Right now, Color operates COVID-19 testing for California’s K-12 public school system.

“I don’t know of any health service that’s distributed in 20,000 locations,” he said.

To Laraki, the adoption of Color’s infrastructure demonstrates that the company can expand by providing basic healthcare access in underserved communities.

Genetic testing can’t replace one-on-one interaction with a doctor, Laraki said, but it can supply broad populations with data and an additional, typically more convenient access point for the healthcare system.

Genetic screening will have the biggest impact on human health when we forget it’s even there

For Laraki, genetic testing being a buzzy, highly touted healthcare tool or even a source of “infotainment” is beside the point. Although others in the space like 23andMe have doubled down on personalized drug development, Color’s chief executive believes genetic testing’s greatest value lies in the fact it serves as an easily scalable, low-cost preventative health measure.

“From my perspective, genomics will have the biggest impact when we forget it’s even there,” Laraki said. As long as people view genetic tests for high-risk conditions like cancer as a special add-on, that means it’s not weaved into a general conceptualization of what constitutes healthcare, he added.

By selling to health systems, public health bodies, and large employers, Color has found an efficient way to get genetic tests in the hands of people in a manner that will hopefully help keep people healthier.

“What Color in particular has been somewhat successful at doing is aligning patients, providers, and payers,” said CB Insights analyst Kedar Karkare. Companies like Color and its competitor, Helix, have made the bet that genetic screenings will fundamentally save on long-term disease management. 

Thus far, Karkare said he agreed it’s paid off. Like other companies that began sequencing people’s DNA at large scale, Color hasn’t yet shown evidence that its preventive genetic screens are helpful in a primary care setting.

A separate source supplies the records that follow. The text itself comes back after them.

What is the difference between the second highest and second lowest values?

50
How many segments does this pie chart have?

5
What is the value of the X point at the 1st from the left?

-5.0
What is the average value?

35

Its peer-reviewed publications using its data have contributed to preliminary research on how genetic data correlates with health conditions like cancer and liver failure.

Comparatively, Laraki sees the push into personalized drugs, like 23andMe’s partnerships, as feeding into the US healthcare system’s acute-care overspending problem.

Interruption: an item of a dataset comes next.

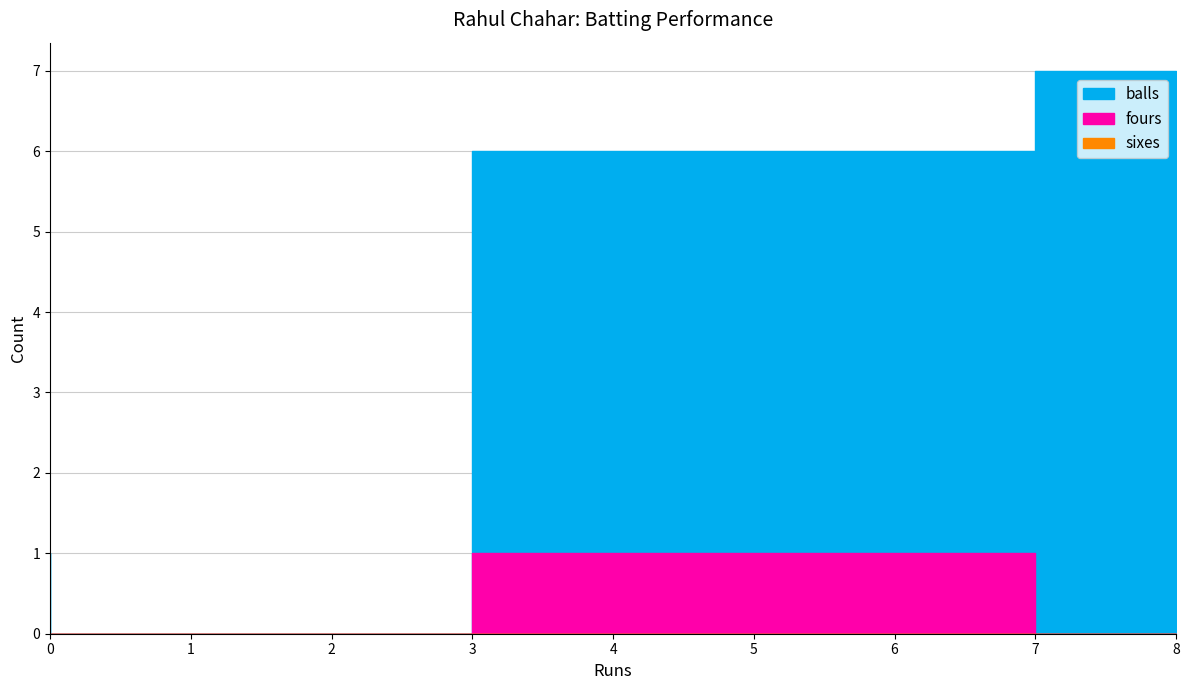

Is this an area chart (filled region under the line)?

No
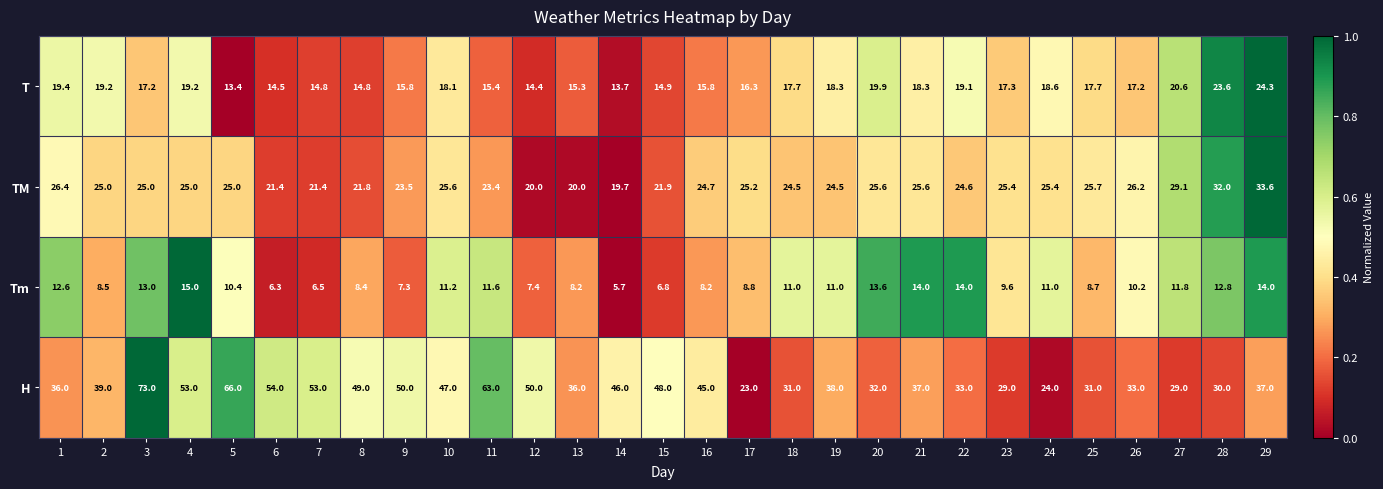

Is it true that Tm equals 11.2 at 10?

True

“I don’t think that is the highest value utilization of something like genetics,” he said. “I think the biggest value creation that will come out of genetics is going to be in the actual care of people.”

According to Karkare, the partnership model that Color has used has more clearly married the goals of public health and for-profit companies, relative to other players in the consumer genomics space hoping to pivot to drug development.

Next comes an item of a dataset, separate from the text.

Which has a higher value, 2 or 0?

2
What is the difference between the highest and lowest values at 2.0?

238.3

Genetic screening can help expand access to primary care

Laraki is firm in his faith that basic genetic screenings will one day become seamlessly integrated into primary care to the point that people will not even care about it or be aware of it. 

Though broader consumer DNA testing has raised alarm bells about companies owning — and profiting off —personal genetic data, he said he believes the larger concern is about health data, more broadly speaking. He pointed to large-scale patient billing information data breaches and STD test results as examples of more alarming data that could fall into the wrong hands. 

“Genetics itself, relative to the rest of your health data portfolio, is actually not necessarily the scariest,” Laraki said. More harm comes from the right data not being used to help people, he said. 

From its start in 2015 at the height of the direct-to consumer DNA testing boom to now, Color has made clear it wants to ensure individual genetic testing is more than just a passing fad. By partnering with both public and private players, Laraki hopes his company will outlive even the very last waves of hype.

Nearly a year into the pandemic, Laraki says COVID-19 has made Color realize that its efforts in preventative health-based genetic testing are part of a larger category of population health — and the infrastructure that goes into making that happen. 

“What is the approach to make basic healthcare services extremely accessible? I think that’s the big transition that we went through last year,” he said. 

Some of that just happens to involve genetics.